I visited a Chung Hwa free-clinic near my home. I am not sure if it was serendipity or pure luck, but the first doctor I saw actually solved my problem. He prescribed me some Western-looking capsules (read: C-A-P-S-U-L-E-S, not brown pellets) and a bottle of greenish brown solution. After four days, the pills worked. My cough and phlegm were both gone. That night, I slept like I've never slept before. I was so happy I could just hug that Chinese doctor who treated me. Kiss him even. If I had known of these pills earlier, I wouldn't have had to suffer so much the last two years.
However, happy as I was, my condition did not go away completely. It came back some months later after eating those oily and hot stuff. So I had to take those capsules again. They worked each time. Eventually I met a sensible doctor who suggested that I might be lacking in complex B vitamins. So I took a course of it and was soon back to my old curry self again. The throat was no longer sensitive and I was for once completely free to eat and drink anything under the sun. But not coffee. I had completely given up coffee in the previous two years. It now tasted offensive and weird, except for expresso, my old-time favorite.
So my question at the time was: How could these TCM capsules work so well whilst the rest can't? I checked the container label at the Chung Hwa dispensary and found that the pill itself had only three ingredients. The first two were common herbs found in over-the-counter cough syrups and in cough sweets such as Hacks. The third was a surprise: it was pig's gall.
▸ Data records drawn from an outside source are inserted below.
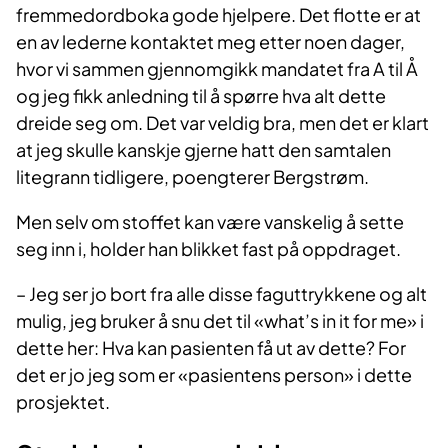
fremmedordboka gode hjelpere. Det flotte er at
en av lederne kontaktet meg etter noen dager,
hvor vi sammen gjennomgikk mandatet fra A til Å
og jeg fikk anledning til å spørre hva alt dette
dreide seg om. Det var veldig bra, men det er klart
at jeg skulle kanskje gjerne hatt den samtalen
litegrann tidligere, poengterer Bergstrøm.
Men selv om stoffet kan være vanskelig å sette
seg inn i, holder han blikket fast på oppdraget.
– Jeg ser jo bort fra alle disse faguttrykkene og alt
mulig, jeg bruker å snu det til «what’s in it for me» i
dette her: Hva kan pasienten få ut av dette? For
det er jo jeg som er «pasientens person» i dette
prosjektet.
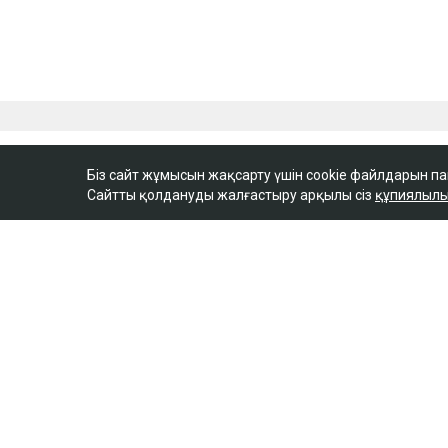
Біз сайт жұмысын жақсарту үшін cookie файлдарын п
Сайтты қолдануды жалғастыру арқылы сіз
құпиялылы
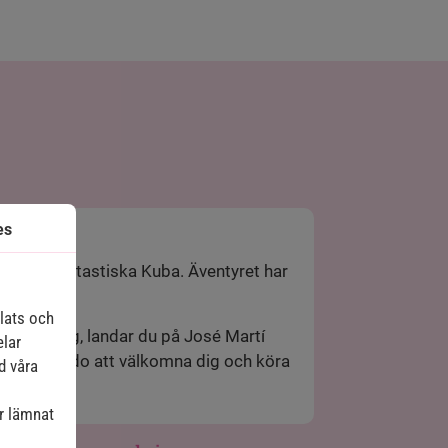
es
ill det fantastiska Kuba. Äventyret har
plats och
arit trevlig, landar du på José Martí
elar
tner står redo att välkomna dig och köra
d våra
r lämnat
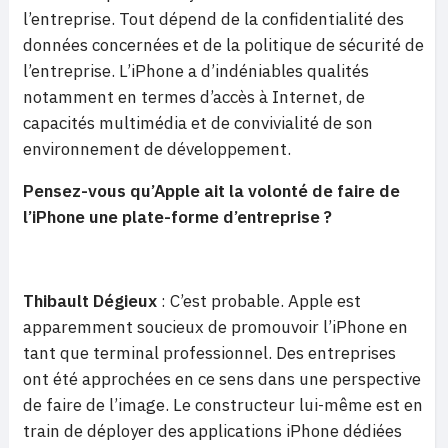
l’entreprise. Tout dépend de la confidentialité des
données concernées et de la politique de sécurité de
l’entreprise. L’iPhone a d’indéniables qualités
notamment en termes d’accès à Internet, de
capacités multimédia et de convivialité de son
environnement de développement.
Pensez-vous qu’Apple ait la volonté de faire de
l’iPhone une plate-forme d’entreprise ?
Thibault Dégieux
: C’est probable. Apple est
apparemment soucieux de promouvoir l’iPhone en
tant que terminal professionnel. Des entreprises
ont été approchées en ce sens dans une perspective
de faire de l’image. Le constructeur lui-même est en
train de déployer des applications iPhone dédiées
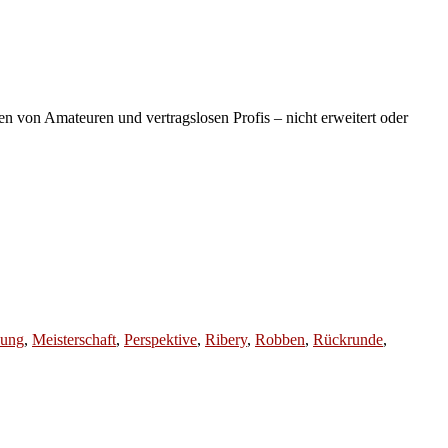
 von Amateuren und vertragslosen Profis – nicht erweitert oder
.
ung
,
Meisterschaft
,
Perspektive
,
Ribery
,
Robben
,
Rückrunde
,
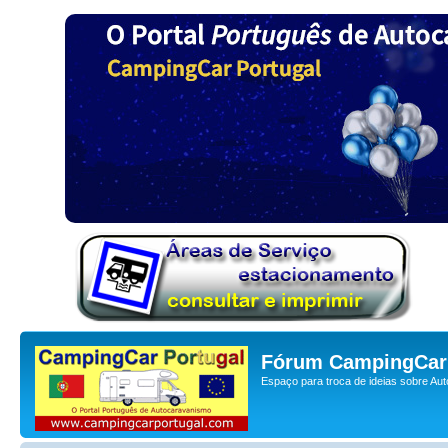
Fórum CampingCar 
Espaço para troca de ideias sobre Au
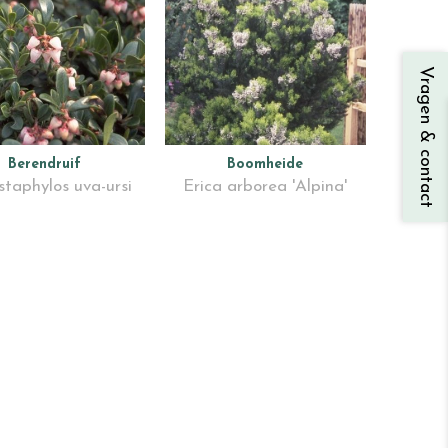
Vragen & contact
Berendruif
Boomheide
staphylos uva-ursi
Erica arborea 'Alpina'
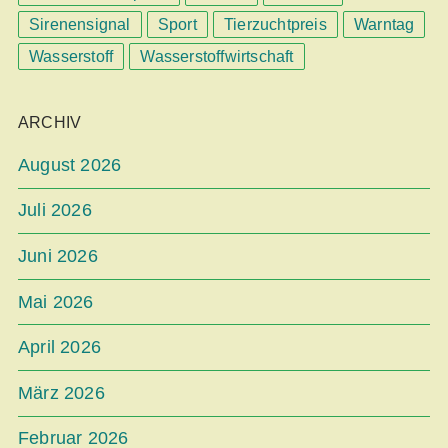
Sirenensignal
Sport
Tierzuchtpreis
Warntag
Wasserstoff
Wasserstoffwirtschaft
ARCHIV
August 2026
Juli 2026
Juni 2026
Mai 2026
April 2026
März 2026
Februar 2026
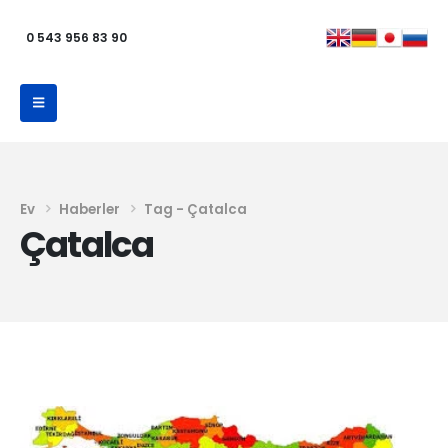
0 543 956 83 90
Ev
Haberler
Tag -
Çatalca
Çatalca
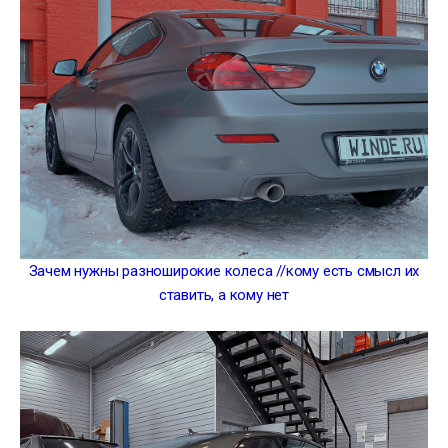
Зачем нужны разноширокие колеса //кому есть смысл их
ставить, а кому нет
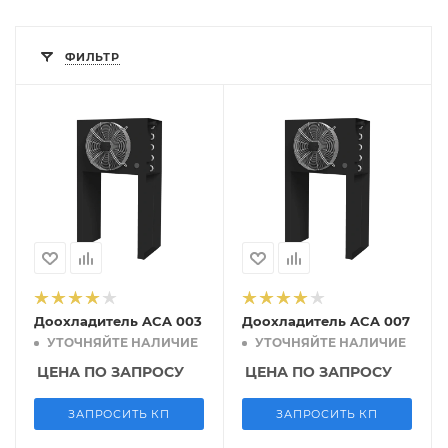
ФИЛЬТР
Доохладитель ACA 003
Доохладитель ACA 007
УТОЧНЯЙТЕ НАЛИЧИЕ
УТОЧНЯЙТЕ НАЛИЧИЕ
ЦЕНА ПО ЗАПРОСУ
ЦЕНА ПО ЗАПРОСУ
ЗАПРОСИТЬ КП
ЗАПРОСИТЬ КП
It's not a misprint. If you break open the capsule and smell the brown powder inside, it is pig's gall. So how did it work? I don't know. I doubt the doctor who prescribed it to me knew. He was actually an expert in cupping and acupuncture. But I guess if one were to dig deeper, there must have been a concoction in the past that used pig's gall to treat sensitive throats. TCM is not hocus-pocus. It's an art and science that has a long established history.
Just as pig gall worked, maybe that stuff called Tiger's Milk my mom spent good money on when I was a kid was no fantasy herb. It might not have cured my so-called hernia but it gave me back a testicle. I am now as endowed and balanced as Nature intended. Roarrrrrr! Amen to that.
Note: Those TCM capsules that I was prescribed were prescription only; they cannot be bought from the local TCM shop. (Trust me, I tried - in the whole of Yishun). Because they were so effective, Chung Hwa clinics would always run out of them. When I was coughing again, I would actually call the clinic first to check on stock before popping by.